NIST wants comments on “secure AI agents.” Here’s why that should worry you
NIST’s AI agent security RFI and the regulation pipeline hiding in plain sight
If you want to understand how AI regulation actually happens in the United States, ignore the speeches and watch the paperwork. One of the most important regulatory proto-events is not a law at all. It is the standards process.
That is why NIST’s Request for Information regarding security considerations for AI agents, published in the Federal Register, deserves attention. The comment period runs through March 9, 2026.
What the RFI says, in plain English
NIST’s notice asks stakeholders for practices and methodologies to measure and improve secure development and deployment of AI agent systems. The key phrase is “agent systems.” This is not just chatbots. This is software that can take actions in tools, call APIs, orchestrate tasks, and move through multi-step workflows.
In other words, it targets exactly the category of systems that enterprises are racing to deploy because they promise labor leverage.
Why a standards process can become de facto law
The government does not need to pass a sweeping AI agent law to control AI agents.
A standard can become “mandatory” through three quiet mechanisms:
Federal procurement
If agencies require conformance for contracts, the standard becomes a market gate.Liability expectations
Once a standard exists, courts and insurers treat it like the baseline for “reasonable care.” Deviate and you are presumed negligent.Regulatory borrowing
State and federal regulators routinely import standards language into rules because it is already written, already debated, and already boring.
That is why a “request for information” matters. It is where the vocabulary is set, and vocabulary decides what can be punished later.
Security... for whom?
Security is real. AI agents can cause real damage. But “security” is also a political solvent that dissolves rights when nobody is watching. So here are some important questions to ask:
Will the resulting guidance privilege large incumbents?
If compliance requires expensive audits, proprietary tooling, or bureaucratic reporting, open-source and small shops get squeezed out.
Will “secure deployment” become an excuse for identity mandates?
NIST’s ecosystem often pairs security with stronger identity verification and access controls. That is fine inside a company. It is dangerous when it becomes a default expectation for citizens using general tools.
Will the standard push centralized logging and retention?
Agent security frameworks can easily slide into “record everything.” That is a privacy nightmare when agents touch personal browsing, local files, and communications.

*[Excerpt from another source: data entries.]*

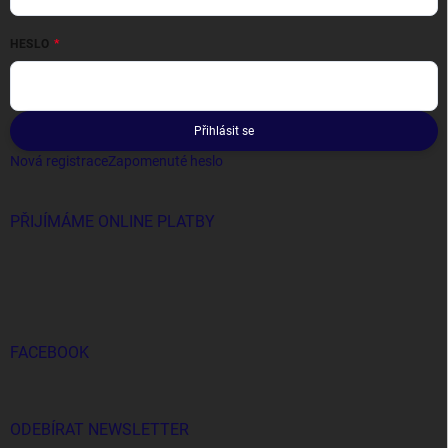
HESLO
Přihlásit se
Nová registrace
Zapomenuté heslo
PŘIJÍMÁME ONLINE PLATBY
FACEBOOK
ODEBÍRAT NEWSLETTER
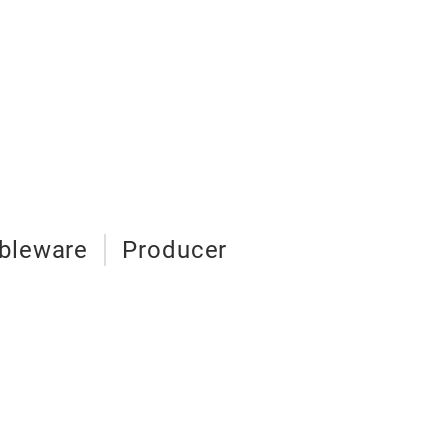
bleware
Producer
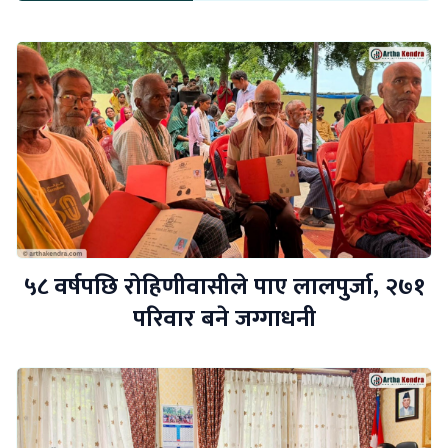
५८ वर्षपछि रोहिणीवासीले पाए लालपुर्जा, २७१
परिवार बने जग्गाधनी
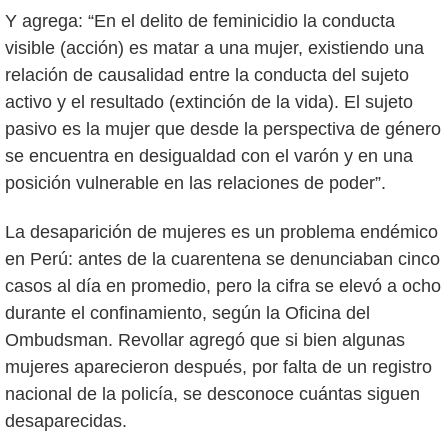
Y agrega: “En el delito de feminicidio la conducta
visible (acción) es matar a una mujer, existiendo una
relación de causalidad entre la conducta del sujeto
activo y el resultado (extinción de la vida). El sujeto
pasivo es la mujer que desde la perspectiva de género
se encuentra en desigualdad con el varón y en una
posición vulnerable en las relaciones de poder”.
La desaparición de mujeres es un problema endémico
en Perú: antes de la cuarentena se denunciaban cinco
casos al día en promedio, pero la cifra se elevó a ocho
durante el confinamiento, según la Oficina del
Ombudsman. Revollar agregó que si bien algunas
mujeres aparecieron después, por falta de un registro
nacional de la policía, se desconoce cuántas siguen
desaparecidas.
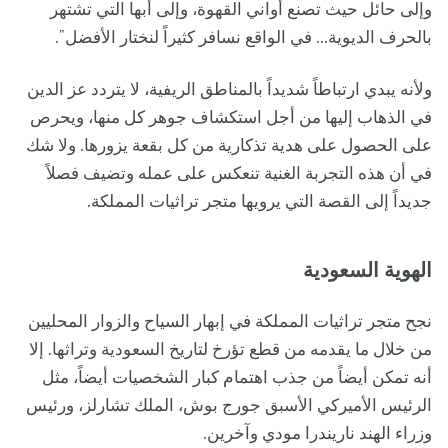
وإلى حائل حيث تصنع أواني القهوة، وإلى أبها التي تشتهر
بالحرف الديوية... في الواقع نسافر كثيراً لنختار الأفضل".
ولأنه يبدي ارتباطاً شديداً بالمناطق الريفية، لا يتردد عز الدين
في الذهاب إليها من أجل استكشاف جوهر كل منها، ويحرص
على الحصول على هدية تذكارية من كل بقعة يزورها. ولا شك
في أن هذه التجربة الغنية تنعكس على عمله وتضيف فصلاً
جديداً إلى القصة التي يرويها متجر تراثيات المملكة.
الهوية السعودية
نجح متجر تراثيات المملكة في إبهار السياح والزوار المحليين
من خلال ما يقدمه من قطع تؤرخ لتاريخ السعودية وتراثها. إلا
أنه تمكن أيضاً من جذب اهتمام كبار الشخصيات أيضاً، مثل
الرئيس الأميركي الأسبق جورج بوش، الملك تشارلز، ورئيس
وزراء الهند ناريندرا مودي وآخرين.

This is where the anti-establishment instinct is useful. Institutions rarely waste a crisis. If agent mishaps rise, the standards language written now will be the justification later.
Agents are already brittle
The public status pages and user reports are a reminder that agent systems are not magical. They are software. Software fails.
Anthropic’s status page recorded elevated errors on Claude models.
Users are also reporting Codex streaming disconnects.
Those are not “agent jailbreaks” but mundane reliability issues. Yet, mundane issues often produce the most heavy-handed policy responses, because bureaucracies understand outages better than they understand model behavior.
NIST’s AI agent security RFI is a hinge. Today it is voluntary input. Tomorrow it can become a procurement checkbox. After that it can become the legal baseline used to punish anyone outside the approved lane.